Depth Quotes - page 19
You look at me, you look at me closely, each time closer and then we play cyclops, we look at each other closer each time and our eyes grow, they grow closer, they overlap and the cyclops look at each other, breathing confusion, their mouths find each other and fight warmly, biting with their lips, resting their tongues lightly on their teeth, playing in their caverns where the heavy air comes and goes with the scent of an old perfume and silence. Then my hands want to hide in your hair, slowly stroke the depth of your hair while we kiss with mouths full of flowers or fish, of living movements, of dark fragrance. And if we bite each other, the pain is sweet, and if we drown in a short and terrible surge of breath, that instant death is beauty. And there is a single saliva and a single flavour of ripe fruit, and I can feel you shiver against me like a moon on the water.
Julio Cortázar
There is a flower, a snow-white flower,
Fragile as if a morning shower
Would end its being, and the earth
Forget to what it gave a birth;
And it looks innocent and pale,
Slight as the least force could avail
To pluck it from its bed, and yet
Its root in depth and strength is set.
The July sun, the autumn rain,
Beat on its slender stalk in vain;-
Around it spreads, despite of care,
Till the whole garden is its share;
And other plants must fade and fall
Beneath its deep and deadly thrall.
This is love's emblem; it is nurst
In all unconciousness at first,
Too slight, too fair, to wake distrust;
No sign how that an after hour
Will rue and weep its fatal power.
Letitia Elizabeth Landon
Symptoms are meaningless traces, their meaning is not discovered, excavated from the hidden depth of the past, but constructed retroactively - the analysis produces the truth; that is, the signifying frame which gives their symptoms their symbolic place and meaning.
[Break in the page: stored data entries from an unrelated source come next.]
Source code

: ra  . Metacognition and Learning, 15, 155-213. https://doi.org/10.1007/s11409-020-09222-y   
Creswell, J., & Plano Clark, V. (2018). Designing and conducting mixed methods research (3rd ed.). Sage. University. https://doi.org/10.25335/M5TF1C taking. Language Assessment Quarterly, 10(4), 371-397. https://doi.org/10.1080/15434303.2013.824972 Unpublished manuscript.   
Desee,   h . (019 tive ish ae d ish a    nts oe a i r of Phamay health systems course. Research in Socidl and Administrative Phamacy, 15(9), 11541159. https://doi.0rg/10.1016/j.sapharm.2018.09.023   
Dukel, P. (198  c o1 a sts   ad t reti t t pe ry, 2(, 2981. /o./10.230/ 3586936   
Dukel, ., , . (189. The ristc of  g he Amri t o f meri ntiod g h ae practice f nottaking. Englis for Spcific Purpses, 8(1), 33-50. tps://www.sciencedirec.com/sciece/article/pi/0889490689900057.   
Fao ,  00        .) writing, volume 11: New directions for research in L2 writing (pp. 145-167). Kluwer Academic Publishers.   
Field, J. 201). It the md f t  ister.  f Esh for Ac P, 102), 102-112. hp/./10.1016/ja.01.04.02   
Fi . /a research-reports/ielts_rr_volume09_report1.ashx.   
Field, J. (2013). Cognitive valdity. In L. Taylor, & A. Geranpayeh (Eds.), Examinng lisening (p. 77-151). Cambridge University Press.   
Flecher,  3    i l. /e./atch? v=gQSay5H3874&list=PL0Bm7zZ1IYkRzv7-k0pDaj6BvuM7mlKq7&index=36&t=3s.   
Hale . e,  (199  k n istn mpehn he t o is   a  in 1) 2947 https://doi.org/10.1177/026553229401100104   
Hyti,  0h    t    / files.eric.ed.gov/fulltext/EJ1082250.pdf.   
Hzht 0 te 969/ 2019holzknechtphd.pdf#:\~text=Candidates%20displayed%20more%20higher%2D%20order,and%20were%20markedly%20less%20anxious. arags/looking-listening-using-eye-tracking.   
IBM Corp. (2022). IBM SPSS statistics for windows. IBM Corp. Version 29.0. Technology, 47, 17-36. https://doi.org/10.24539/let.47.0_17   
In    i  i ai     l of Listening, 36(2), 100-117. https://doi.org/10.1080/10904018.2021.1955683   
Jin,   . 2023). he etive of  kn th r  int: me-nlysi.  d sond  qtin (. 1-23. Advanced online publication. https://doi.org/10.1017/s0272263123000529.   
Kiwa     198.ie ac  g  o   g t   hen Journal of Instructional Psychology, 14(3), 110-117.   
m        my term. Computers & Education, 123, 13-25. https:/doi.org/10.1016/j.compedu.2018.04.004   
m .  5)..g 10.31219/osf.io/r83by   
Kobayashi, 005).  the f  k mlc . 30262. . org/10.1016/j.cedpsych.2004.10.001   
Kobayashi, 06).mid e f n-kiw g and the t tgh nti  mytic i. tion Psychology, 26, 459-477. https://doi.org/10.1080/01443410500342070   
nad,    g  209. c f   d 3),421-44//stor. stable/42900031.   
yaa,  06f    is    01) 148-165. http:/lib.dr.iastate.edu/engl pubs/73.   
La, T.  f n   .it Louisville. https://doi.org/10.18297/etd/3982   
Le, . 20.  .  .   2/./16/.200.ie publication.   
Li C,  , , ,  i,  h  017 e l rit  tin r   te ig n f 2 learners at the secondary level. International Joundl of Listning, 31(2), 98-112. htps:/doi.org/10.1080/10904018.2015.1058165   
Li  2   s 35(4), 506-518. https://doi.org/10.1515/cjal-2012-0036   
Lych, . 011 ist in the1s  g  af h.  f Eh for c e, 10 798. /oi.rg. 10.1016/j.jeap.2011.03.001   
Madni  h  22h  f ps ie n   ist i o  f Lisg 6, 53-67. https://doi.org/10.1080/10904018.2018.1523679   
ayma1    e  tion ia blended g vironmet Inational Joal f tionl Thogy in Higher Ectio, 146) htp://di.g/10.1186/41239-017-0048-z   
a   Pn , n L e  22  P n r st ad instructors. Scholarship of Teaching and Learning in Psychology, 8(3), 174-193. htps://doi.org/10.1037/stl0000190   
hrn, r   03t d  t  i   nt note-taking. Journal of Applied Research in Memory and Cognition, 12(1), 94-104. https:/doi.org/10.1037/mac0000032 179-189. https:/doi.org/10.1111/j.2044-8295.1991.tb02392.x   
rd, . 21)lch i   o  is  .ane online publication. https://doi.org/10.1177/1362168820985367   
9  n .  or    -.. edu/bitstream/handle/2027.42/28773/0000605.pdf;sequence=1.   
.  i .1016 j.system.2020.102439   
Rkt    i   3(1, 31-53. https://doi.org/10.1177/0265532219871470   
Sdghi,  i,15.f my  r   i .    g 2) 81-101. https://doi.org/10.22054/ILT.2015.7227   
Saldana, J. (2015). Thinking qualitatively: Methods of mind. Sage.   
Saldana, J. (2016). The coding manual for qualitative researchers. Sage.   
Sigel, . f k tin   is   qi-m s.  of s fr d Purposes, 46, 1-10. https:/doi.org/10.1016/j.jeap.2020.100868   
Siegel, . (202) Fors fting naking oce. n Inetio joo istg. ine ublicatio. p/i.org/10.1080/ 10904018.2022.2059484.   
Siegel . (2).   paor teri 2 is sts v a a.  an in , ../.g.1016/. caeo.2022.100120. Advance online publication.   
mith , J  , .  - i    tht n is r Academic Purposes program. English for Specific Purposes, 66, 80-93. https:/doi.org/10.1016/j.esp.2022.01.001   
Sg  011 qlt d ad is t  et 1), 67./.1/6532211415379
As soon as we enter the symbolic order, the past is always present in the form of historical tradition and the meaning of these traces is not given; it changes continually with the transformations of the signifier's network. Every historical rupture, every advent of a new master-signifier, changers retroactively the meaning of all tradition, restructures the narration of the past, and makes it readable in another, new way.